PRINCIPALES ALTERNATIVAS A LOS DEPÓSITOS BANCARIOS

Alternativas a los depósitos

DEUDA, CESTAS DE BONOS O FONDOS DE INVERSIÓN, SÍ. DEPÓSITOS EN EL EXTRANJERO, NO

Con los tipos de interés en niveles mínimos, la rentabilidad que pueden pagarnos las entidades financieras por nuestro dinero en depósitos y cuentas remuneradas es muy bajo.

Normalmente, recurrimos a los depósitos por su accesibilidad y la transparencia en su funcionamiento como producto financiero, pero también y sobre todo, por su bajo riesgo.

Siempre se ha mantenido como verdad indudable que en las inversiones cuanto mayor sea el riesgo, mayor ha de ser el beneficio, pero en la actualidad, el riesgo cero implica rentabilidad cero, por lo que hay que aceptar un cierto nivel de aventura.

Algunos ahorradores han buscado en depósitos fuera de España la rentabilidad que no les daban aquí, pero se han olvidado de dos enormes riesgos: el riesgo divisa (si baja la moneda del otro país, adiós beneficio) y el riesgo garantía de depósitos.

En España, el Fondo de Garantía de Depósitos cubre las eventuales pérdidas de un depósito nacional hasta 100.000 euros por persona y entidad. Si el producto se encuentra fuera de nuestras fronteras, la eventual garantía será la del otro país, si la tiene.

Por tanto, la mejor alternativa a un depósito no es un depósito en otro país.

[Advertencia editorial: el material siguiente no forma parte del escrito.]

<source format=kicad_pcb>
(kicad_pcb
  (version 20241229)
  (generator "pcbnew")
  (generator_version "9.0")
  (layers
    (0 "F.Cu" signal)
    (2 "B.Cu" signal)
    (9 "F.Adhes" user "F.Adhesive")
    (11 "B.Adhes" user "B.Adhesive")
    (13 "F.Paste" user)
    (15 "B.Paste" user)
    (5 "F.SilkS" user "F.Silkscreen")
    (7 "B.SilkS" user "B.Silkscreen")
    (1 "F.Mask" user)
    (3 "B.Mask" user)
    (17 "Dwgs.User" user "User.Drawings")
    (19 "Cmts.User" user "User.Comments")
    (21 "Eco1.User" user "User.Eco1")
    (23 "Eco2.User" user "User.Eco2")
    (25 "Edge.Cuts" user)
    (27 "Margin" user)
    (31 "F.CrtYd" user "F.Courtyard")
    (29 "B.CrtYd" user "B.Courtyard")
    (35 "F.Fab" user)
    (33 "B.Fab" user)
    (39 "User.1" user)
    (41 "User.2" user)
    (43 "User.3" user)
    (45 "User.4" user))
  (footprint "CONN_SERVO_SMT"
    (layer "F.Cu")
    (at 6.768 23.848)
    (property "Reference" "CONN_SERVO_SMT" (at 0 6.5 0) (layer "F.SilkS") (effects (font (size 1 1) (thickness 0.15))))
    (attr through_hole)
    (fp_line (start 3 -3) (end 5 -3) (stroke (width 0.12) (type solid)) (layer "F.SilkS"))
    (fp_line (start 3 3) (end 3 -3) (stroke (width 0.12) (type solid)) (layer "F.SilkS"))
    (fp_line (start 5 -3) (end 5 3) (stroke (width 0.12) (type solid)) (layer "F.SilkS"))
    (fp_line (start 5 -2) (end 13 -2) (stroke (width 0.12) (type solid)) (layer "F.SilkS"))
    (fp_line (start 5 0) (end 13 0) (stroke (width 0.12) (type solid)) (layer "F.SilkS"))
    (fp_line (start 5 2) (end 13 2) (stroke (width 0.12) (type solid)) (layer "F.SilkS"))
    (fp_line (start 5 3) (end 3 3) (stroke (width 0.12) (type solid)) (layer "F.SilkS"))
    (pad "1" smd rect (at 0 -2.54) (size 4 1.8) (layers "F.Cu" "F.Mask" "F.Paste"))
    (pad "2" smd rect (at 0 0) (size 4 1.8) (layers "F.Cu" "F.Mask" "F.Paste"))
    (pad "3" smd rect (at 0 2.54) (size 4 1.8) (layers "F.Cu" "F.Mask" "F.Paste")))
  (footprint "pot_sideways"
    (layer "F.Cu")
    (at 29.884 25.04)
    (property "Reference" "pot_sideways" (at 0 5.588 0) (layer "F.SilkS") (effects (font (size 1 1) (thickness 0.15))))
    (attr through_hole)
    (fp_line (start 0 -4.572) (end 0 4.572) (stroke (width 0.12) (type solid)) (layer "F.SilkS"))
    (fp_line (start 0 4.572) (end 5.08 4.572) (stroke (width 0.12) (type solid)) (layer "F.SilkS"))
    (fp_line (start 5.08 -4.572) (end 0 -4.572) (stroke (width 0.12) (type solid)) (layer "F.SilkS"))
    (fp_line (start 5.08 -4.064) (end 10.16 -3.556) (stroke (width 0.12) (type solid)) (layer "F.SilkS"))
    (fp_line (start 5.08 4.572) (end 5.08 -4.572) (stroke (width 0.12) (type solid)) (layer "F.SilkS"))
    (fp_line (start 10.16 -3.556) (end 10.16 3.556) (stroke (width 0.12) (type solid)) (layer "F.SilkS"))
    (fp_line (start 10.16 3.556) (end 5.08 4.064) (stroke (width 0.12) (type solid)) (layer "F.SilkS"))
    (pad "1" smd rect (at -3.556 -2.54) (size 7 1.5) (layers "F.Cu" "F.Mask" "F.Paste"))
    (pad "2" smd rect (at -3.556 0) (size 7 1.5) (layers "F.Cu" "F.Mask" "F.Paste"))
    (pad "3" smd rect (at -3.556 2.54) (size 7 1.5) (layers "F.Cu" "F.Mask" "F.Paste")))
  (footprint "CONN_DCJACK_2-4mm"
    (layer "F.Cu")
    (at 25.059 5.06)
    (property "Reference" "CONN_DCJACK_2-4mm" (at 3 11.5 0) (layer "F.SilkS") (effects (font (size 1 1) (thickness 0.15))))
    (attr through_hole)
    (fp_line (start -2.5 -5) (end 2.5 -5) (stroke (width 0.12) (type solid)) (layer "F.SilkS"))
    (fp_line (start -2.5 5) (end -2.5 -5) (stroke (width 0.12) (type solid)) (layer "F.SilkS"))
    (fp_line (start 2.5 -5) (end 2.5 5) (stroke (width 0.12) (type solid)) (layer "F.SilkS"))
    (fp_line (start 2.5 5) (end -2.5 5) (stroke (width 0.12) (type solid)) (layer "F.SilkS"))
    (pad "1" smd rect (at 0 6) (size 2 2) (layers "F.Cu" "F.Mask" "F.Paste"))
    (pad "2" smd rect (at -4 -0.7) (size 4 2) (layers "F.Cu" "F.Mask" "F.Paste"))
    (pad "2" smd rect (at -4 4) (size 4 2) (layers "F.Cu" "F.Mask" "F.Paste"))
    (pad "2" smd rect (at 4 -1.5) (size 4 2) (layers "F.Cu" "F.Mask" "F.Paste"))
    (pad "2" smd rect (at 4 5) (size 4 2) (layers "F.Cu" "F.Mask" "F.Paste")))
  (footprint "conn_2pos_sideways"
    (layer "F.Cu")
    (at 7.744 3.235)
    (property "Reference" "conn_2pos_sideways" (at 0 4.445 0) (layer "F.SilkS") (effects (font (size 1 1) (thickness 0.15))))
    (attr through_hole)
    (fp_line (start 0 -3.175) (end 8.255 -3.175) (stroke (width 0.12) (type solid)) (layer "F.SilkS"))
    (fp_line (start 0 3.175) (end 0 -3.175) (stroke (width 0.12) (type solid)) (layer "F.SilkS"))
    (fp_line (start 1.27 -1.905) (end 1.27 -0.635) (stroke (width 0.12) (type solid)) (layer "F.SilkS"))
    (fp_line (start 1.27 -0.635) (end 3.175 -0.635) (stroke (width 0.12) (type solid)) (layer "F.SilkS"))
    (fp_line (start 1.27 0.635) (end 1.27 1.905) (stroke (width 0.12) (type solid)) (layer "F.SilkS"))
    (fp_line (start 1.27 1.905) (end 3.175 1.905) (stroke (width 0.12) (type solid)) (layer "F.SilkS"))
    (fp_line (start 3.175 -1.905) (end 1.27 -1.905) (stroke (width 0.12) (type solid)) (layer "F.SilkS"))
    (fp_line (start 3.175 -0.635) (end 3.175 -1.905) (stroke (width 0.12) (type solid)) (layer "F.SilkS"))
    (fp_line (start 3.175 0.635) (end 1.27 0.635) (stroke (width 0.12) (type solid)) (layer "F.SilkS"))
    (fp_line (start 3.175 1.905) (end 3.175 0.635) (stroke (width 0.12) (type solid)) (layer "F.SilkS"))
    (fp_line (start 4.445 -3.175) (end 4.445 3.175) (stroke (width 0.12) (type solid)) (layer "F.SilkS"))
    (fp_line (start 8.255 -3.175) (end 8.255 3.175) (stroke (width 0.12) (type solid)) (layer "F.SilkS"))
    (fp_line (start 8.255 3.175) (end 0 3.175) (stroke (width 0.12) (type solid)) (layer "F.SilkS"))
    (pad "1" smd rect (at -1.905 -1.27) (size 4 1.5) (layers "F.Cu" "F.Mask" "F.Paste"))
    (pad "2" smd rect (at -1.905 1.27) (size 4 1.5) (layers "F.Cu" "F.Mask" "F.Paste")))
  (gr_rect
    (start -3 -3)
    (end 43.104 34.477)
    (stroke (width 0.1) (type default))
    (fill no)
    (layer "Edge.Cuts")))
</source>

Alternativas en el mercado de deuda

Dependiendo del importe que tengamos para invertir, el abanico de posibilidades es más amplio. Así, tenemos dos opciones para mejorar la rentabilidad de un depósito sin elevar demasiado el riesgo de nuestra cartera.

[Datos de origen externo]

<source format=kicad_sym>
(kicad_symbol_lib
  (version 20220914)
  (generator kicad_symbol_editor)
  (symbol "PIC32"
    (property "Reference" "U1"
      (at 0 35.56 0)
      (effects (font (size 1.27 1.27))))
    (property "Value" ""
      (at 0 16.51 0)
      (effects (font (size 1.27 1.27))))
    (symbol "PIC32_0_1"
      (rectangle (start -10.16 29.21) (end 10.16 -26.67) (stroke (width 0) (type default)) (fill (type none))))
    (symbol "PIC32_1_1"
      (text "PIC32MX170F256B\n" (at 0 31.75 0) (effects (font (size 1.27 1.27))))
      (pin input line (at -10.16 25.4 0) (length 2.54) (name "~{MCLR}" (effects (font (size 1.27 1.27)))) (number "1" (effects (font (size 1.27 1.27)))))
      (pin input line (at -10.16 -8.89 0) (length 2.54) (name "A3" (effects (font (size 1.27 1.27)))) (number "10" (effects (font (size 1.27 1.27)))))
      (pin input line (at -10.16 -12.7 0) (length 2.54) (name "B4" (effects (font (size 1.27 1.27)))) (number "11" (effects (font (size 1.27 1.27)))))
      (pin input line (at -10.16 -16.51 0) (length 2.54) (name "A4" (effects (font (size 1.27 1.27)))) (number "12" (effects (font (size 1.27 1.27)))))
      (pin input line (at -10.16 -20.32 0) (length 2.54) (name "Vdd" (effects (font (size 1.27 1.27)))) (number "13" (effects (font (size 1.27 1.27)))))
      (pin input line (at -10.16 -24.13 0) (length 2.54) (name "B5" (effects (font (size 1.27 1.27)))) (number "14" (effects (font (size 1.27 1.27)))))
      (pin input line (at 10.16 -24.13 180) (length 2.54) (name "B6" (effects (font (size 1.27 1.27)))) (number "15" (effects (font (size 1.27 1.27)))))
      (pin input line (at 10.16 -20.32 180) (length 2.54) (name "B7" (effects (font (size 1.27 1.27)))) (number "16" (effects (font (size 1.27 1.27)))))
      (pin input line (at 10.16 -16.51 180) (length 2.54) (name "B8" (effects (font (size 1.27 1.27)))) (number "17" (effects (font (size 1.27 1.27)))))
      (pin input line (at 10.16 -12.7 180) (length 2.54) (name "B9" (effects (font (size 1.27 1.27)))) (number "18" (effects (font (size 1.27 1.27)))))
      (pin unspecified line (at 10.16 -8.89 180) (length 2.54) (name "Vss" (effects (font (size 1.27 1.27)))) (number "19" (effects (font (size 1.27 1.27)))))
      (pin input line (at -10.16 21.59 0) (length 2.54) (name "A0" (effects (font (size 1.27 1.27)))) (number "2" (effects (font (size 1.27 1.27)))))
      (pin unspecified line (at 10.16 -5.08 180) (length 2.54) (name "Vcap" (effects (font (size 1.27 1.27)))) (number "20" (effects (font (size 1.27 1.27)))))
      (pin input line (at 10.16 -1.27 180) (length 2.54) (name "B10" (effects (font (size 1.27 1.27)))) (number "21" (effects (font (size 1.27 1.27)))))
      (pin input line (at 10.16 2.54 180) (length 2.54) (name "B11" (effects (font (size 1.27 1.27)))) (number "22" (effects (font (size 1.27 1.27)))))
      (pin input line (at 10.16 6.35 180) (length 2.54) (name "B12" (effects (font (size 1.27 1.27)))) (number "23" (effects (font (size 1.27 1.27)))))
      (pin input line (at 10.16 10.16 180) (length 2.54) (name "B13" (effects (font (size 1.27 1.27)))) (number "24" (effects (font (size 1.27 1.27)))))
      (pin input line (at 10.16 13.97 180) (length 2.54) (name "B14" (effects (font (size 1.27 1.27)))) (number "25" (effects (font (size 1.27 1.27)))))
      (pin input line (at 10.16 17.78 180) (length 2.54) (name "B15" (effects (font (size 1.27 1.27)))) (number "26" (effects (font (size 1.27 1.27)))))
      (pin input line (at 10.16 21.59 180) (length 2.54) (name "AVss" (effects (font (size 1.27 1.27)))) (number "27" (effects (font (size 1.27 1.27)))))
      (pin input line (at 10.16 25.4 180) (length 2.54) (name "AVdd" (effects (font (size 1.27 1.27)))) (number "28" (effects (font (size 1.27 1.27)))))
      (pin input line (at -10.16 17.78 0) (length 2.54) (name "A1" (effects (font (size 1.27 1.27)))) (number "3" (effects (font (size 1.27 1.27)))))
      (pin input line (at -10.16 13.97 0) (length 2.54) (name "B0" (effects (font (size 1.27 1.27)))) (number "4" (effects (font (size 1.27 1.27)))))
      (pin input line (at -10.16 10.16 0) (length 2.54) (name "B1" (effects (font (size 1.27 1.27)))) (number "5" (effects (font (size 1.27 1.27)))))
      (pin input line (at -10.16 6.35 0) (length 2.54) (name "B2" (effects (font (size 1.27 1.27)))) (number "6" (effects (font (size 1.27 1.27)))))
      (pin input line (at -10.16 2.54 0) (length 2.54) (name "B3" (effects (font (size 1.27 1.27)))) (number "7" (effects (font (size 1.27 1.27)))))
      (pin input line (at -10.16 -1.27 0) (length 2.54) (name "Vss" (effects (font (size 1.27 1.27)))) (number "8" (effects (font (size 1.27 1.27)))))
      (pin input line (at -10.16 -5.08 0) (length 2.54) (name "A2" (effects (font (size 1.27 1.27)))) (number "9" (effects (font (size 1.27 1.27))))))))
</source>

La primera opción pasa por hacerse con una cesta de renta fija. Lógicamente, hay que comprar deuda pública de distinta duración y mantenerla a vencimiento. Por ejemplo, una parte de la cartera en productos a cinco años y otra en productos a vencimientos más cortos que iremos renovando cuando venzan.

Una variante de esta primera opción es hacerse partícipe de una cartera de bonos creada por una firma especializada en deuda y con fecha de vencimiento determinada. Ellos eligen los activos de la cartera y lo van gestionando en el día a día. Nosotros nos subimos a la cesta que tenga el vencimiento que nos interesa, y punto.

Fondos de inversión

Si lo piensa usted detenidamente, esta segunda opción en el mercado de deuda no es muy diferente a comprar un fondo o una cartera de fondos de inversión en renta fija, dependiendo del importe.

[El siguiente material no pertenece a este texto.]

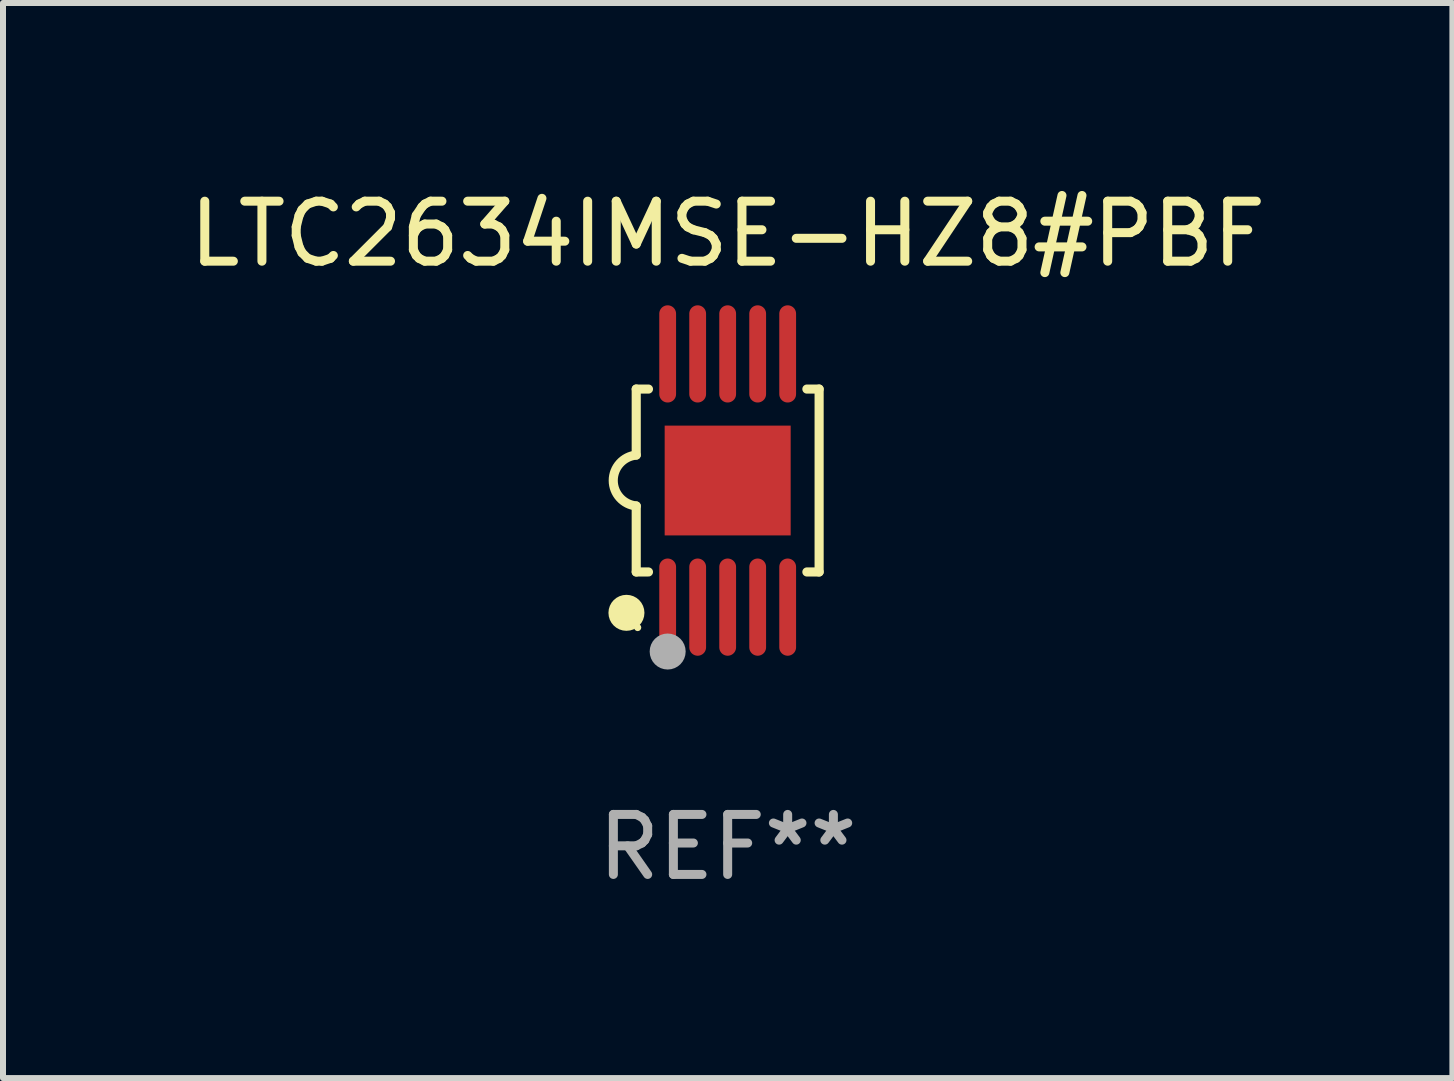
<source format=kicad_pcb>
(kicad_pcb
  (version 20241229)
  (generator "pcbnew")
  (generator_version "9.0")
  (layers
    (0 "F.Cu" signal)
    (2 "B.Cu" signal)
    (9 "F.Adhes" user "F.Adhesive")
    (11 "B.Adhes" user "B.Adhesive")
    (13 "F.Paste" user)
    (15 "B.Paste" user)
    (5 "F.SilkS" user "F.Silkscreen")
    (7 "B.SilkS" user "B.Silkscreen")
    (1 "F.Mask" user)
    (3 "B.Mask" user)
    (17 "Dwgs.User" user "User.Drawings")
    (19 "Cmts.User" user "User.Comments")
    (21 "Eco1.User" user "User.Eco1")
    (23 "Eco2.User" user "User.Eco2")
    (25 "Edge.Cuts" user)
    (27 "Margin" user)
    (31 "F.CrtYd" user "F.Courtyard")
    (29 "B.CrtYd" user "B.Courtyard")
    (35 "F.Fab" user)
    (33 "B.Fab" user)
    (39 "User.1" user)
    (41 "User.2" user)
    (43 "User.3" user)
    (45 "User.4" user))
  (footprint "LTC2634IMSE-HZ8#PBF"
    (layer "F.Cu")
    (at 9.077 4.958)
    (property "Reference" "LTC2634IMSE-HZ8#PBF" (at 0 -4.11 0) (layer "F.SilkS") (effects (font (size 1 1) (thickness 0.15))))
    (attr through_hole)
    (fp_line (start -1.524 -1.524) (end -1.524 -0.424) (stroke (width 0.152) (type solid)) (layer "F.SilkS"))
    (fp_line (start -1.524 1.524) (end -1.524 0.424) (stroke (width 0.152) (type solid)) (layer "F.SilkS"))
    (fp_line (start -1.524 1.524) (end -1.32 1.524) (stroke (width 0.152) (type solid)) (layer "F.SilkS"))
    (fp_line (start -1.32 -1.524) (end -1.524 -1.524) (stroke (width 0.152) (type solid)) (layer "F.SilkS"))
    (fp_line (start 1.32 1.524) (end 1.524 1.524) (stroke (width 0.152) (type solid)) (layer "F.SilkS"))
    (fp_line (start 1.524 -1.524) (end 1.32 -1.524) (stroke (width 0.152) (type solid)) (layer "F.SilkS"))
    (fp_line (start 1.524 1.524) (end 1.524 -1.524) (stroke (width 0.152) (type solid)) (layer "F.SilkS"))
    (fp_arc (start -1.524003 0.424003) (mid -1.906663 -0.000089) (end -1.524004 -0.424181) (stroke (width 0.151994) (type solid)) (layer "F.SilkS"))
    (fp_circle (center -1.687 2.205) (end -1.537 2.205) (stroke (width 0.3) (type solid)) (fill no) (layer "F.SilkS"))
    (fp_circle (center -1.5 2.45) (end -1.47 2.45) (stroke (width 0.06) (type solid)) (fill no) (layer "F.SilkS"))
    (fp_circle (center -1 2.85) (end -0.85 2.85) (stroke (width 0.3) (type solid)) (fill no) (layer "F.Fab"))
    (fp_text user "REF**" (at 0 6.11 0) (layer "F.Fab") (effects (font (size 1 1) (thickness 0.15))))
    (pad "1" smd oval (at -1 2.11) (size 0.28 1.62) (layers "F.Cu" "F.Mask" "F.Paste"))
    (pad "2" smd oval (at -0.5 2.11) (size 0.28 1.62) (layers "F.Cu" "F.Mask" "F.Paste"))
    (pad "3" smd oval (at 0 2.11) (size 0.28 1.62) (layers "F.Cu" "F.Mask" "F.Paste"))
    (pad "4" smd oval (at 0.5 2.11) (size 0.28 1.62) (layers "F.Cu" "F.Mask" "F.Paste"))
    (pad "5" smd oval (at 1 2.11) (size 0.28 1.62) (layers "F.Cu" "F.Mask" "F.Paste"))
    (pad "6" smd oval (at 1 -2.11) (size 0.28 1.62) (layers "F.Cu" "F.Mask" "F.Paste"))
    (pad "7" smd oval (at 0.5 -2.11) (size 0.28 1.62) (layers "F.Cu" "F.Mask" "F.Paste"))
    (pad "8" smd oval (at 0 -2.11) (size 0.28 1.62) (layers "F.Cu" "F.Mask" "F.Paste"))
    (pad "9" smd oval (at -0.5 -2.11) (size 0.28 1.62) (layers "F.Cu" "F.Mask" "F.Paste"))
    (pad "10" smd oval (at -1 -2.11) (size 0.28 1.62) (layers "F.Cu" "F.Mask" "F.Paste"))
    (pad "11" smd rect (at 0 0) (size 2.1 1.83) (layers "F.Cu" "F.Mask" "F.Paste")))
  (gr_rect
    (start -3 -3)
    (end 21.155 14.916)
    (stroke (width 0.1) (type default))
    (fill no)
    (layer "Edge.Cuts")))
</source>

Con varios fondos de inversión, tendríamos diversificada la cartera (duración, emisores, riesgo, etc.) con una elevada liquidez y a partir de importes más pequeños que comprando directamente las emisiones.

Otra ventaja que ofrecen los fondos de inversión es la fiscal, pues podemos retrasar el pago de impuestos al momento deseado, pudiendo cambiar el capital de un fondo a otro sin pasar por Hacienda.

Y no podemos olvidar que es un producto sin caducidad, en el que los activos rotan y no hay que plantearse la inversión cada cierto tiempo, además de que su gestión está en manos de profesionales expertos con medios y conocimientos para valorar las distintas inversiones.